L’éducation au Togo est obligatoire pendant six ans. En 1996, le taux brut de scolarisation dans le primaire était de 119,6% et le taux net de scolarisation dans le primaire était de 81,3%. En 2011, le taux net de scolarisation était de 94%, l’un des meilleurs de la sous-région ouest-africaine. Le système éducatif a souffert de pénuries d’enseignants, d’une qualité éducative inférieure dans les zones rurales et de taux élevés de redoublement et d’abandon.

Les langues du Togo

Le Togo est un pays multilingue. Selon Ethnologue, 39 langues distinctes sont parlées dans le pays, beaucoup d’entre elles par des communautés qui comptent moins de 100 000 membres. Sur les 39 langues, la seule langue officielle est le français. En 1975, deux langues autochtones parlées ont été désignées politiquement comme langues nationales : l’ewé (ewe: Èʋegbe ; le français : evé) et le kabiyé ; ce sont également les deux langues autochtones les plus parlées.
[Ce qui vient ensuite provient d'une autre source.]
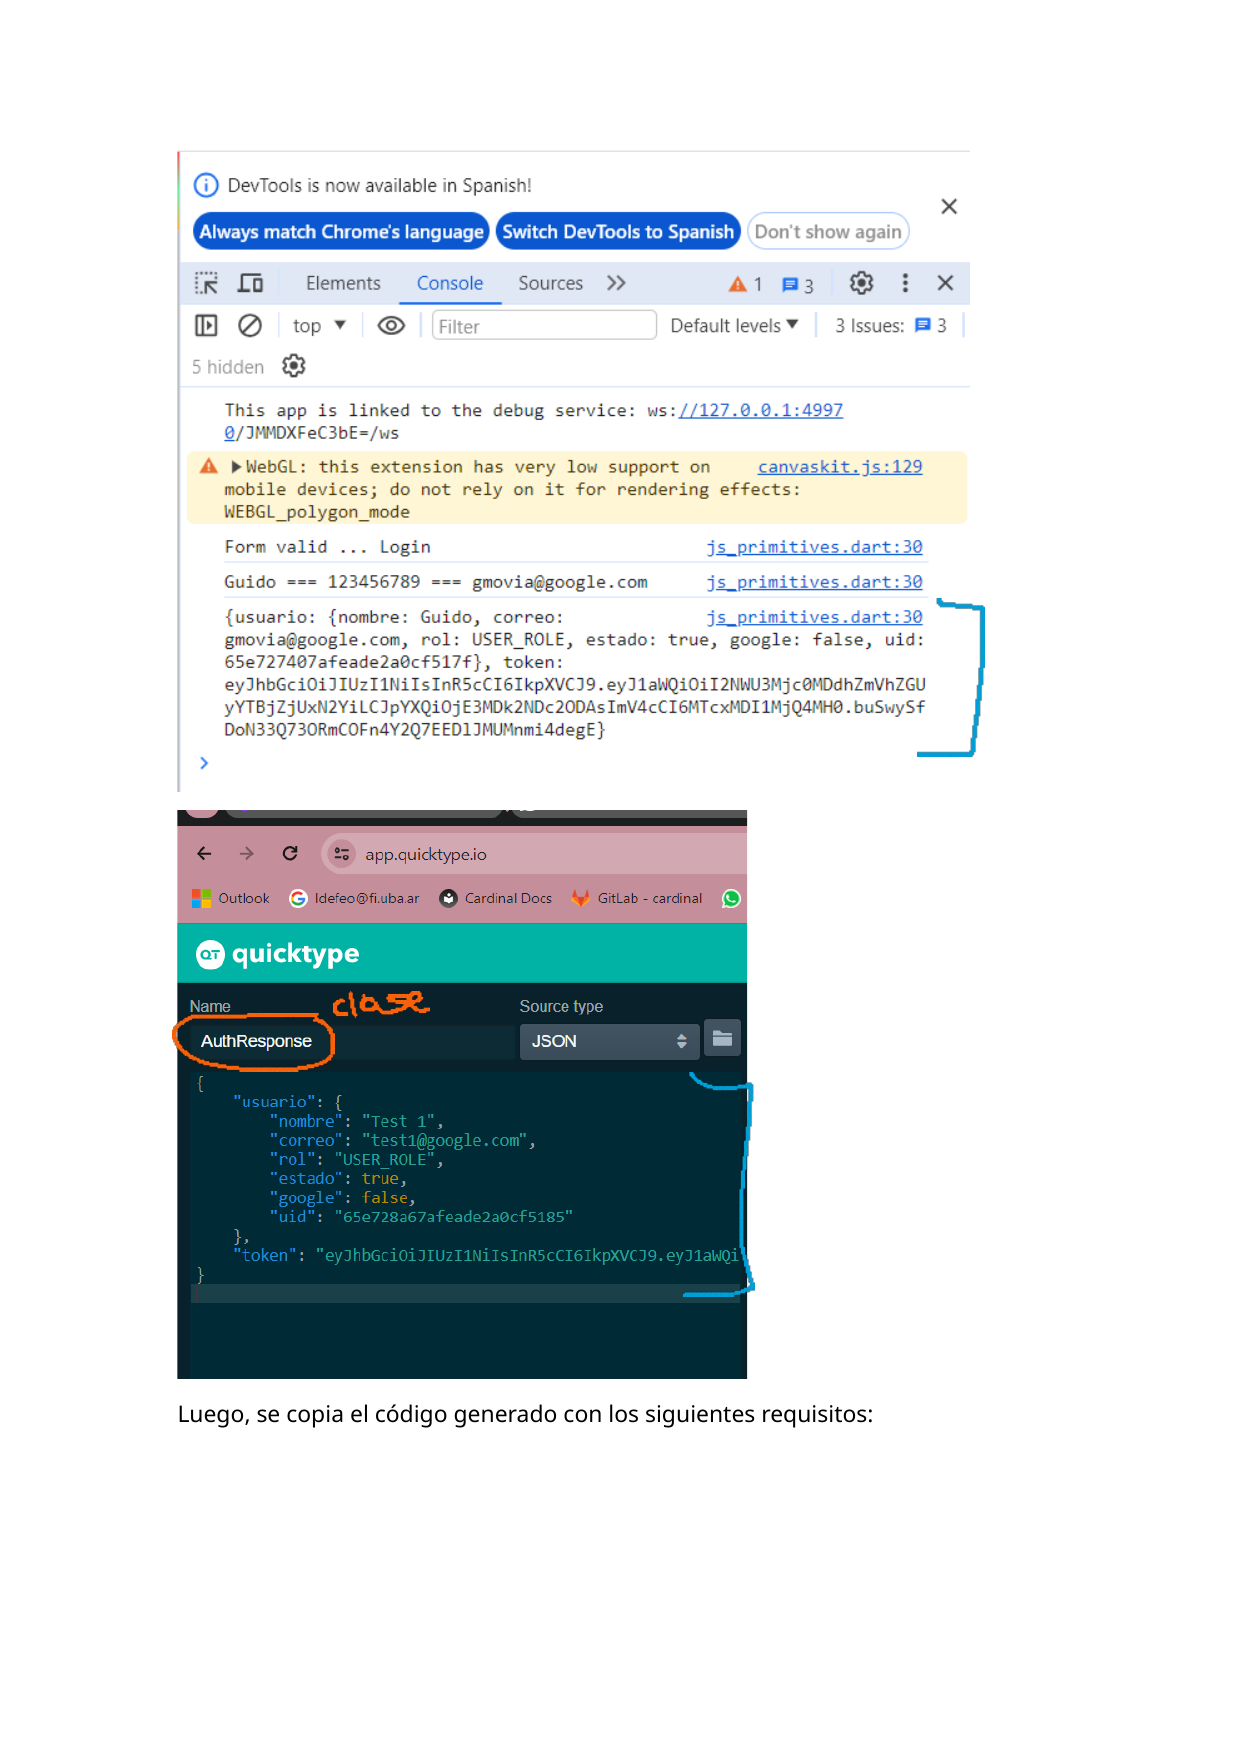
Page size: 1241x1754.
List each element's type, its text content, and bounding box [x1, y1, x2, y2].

text Luego, se copia el código generado con los siguientes requisitos: [177, 1398, 1063, 1429]
picture [742, 1262, 750, 1287]
picture [295, 1119, 302, 1126]
picture [507, 1138, 518, 1145]
picture [742, 1090, 748, 1154]
picture [172, 810, 755, 1379]
picture [973, 668, 985, 757]
picture [177, 147, 985, 792]
picture [305, 1115, 309, 1126]
picture [192, 1284, 739, 1302]
picture [742, 1291, 755, 1379]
Le français est utilisé dans l’enseignement formel, la législature, toutes les formes de médias, l’administration et le commerce. La brebis est une langue de communication plus large dans le sud. Le tem fonctionne dans une certaine mesure comme langue commerciale dans certaines villes du nord. Officiellement, l’éwé et le kabiye sont des « langues nationales », ce qui dans le contexte togolais signifie des langues qui sont promues dans l’éducation formelle et utilisées dans les médias.